処が、それに較べると日本の知識階級、日本の紳士階級は甚だ礼儀作法がない。むしろ礼儀作法を屈辱のように考える。甚だ無礼です。これが為に、日本人が軽蔑した大陸民族、南方民族に逆に軽蔑された。
身言書判の中国
中国では人を見るに、あれは大学出であるとか専門学校出であるとかいうようなことはない。身言書判と言いまして、これが古来「人を見る四つの原則」でありました。
身は言うまでもなく「風采人相」であります。中国人くらい人相をやかましく言うものはない。例え資格試験に及第したとしても人相の悪い者は中国人はなかなか許さぬ。中国人の知識階級の生活を支配するものは想像以上に「人相」と「易」です。人相から始まって、風采、態度。
身それから「言」は言うまでもなく「言辞弁舌」であります。
書は「筆跡」、判は、今日で言うと「知識」や「見識」です。
自由主義のだらしなさ
この身言書判のようなことを全く時代錯誤的なもの、反自由主義、反デモクラティックなものとして日本人は軽蔑した。今日は一面書道なども盛んになって来ましたが、大体明治末期から、大正、昭和にかけて育った者は、文字なんというものを書ける人は幾らもない。皆、折釘みたいな字しか書けない。

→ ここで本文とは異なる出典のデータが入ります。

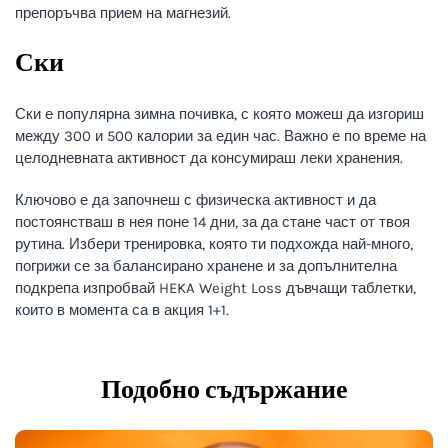
препоръчва прием на магнезий.
Ски
Ски е популярна зимна почивка, с която можеш да изгориш
между 300 и 500 калории за един час. Важно е по време на
целодневната активност да консумираш леки хранения.
Ключово е да започнеш с физическа активност и да
постоянстваш в нея поне 14 дни, за да стане част от твоя
рутина. Избери тренировка, която ти подхожда най-много,
погрижи се за балансирано хранене и за допълнителна
подкрепа изпробвай HEKA Weight Loss дъвчащи таблетки,
които в момента са в акция 1+1.
Подобно съдържание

文字そのものを粗末にしてこれを悪む。すべてこうしたわけでは、この時代に育った者は一様にだらしがない。それは、この自由主義思想デモクラシー思想の変質され、歪曲されたもの、及び共産主義と資本主義とに通ずる唯物主義、金儲け第一主義、経済至上主義というようなものの影響であります。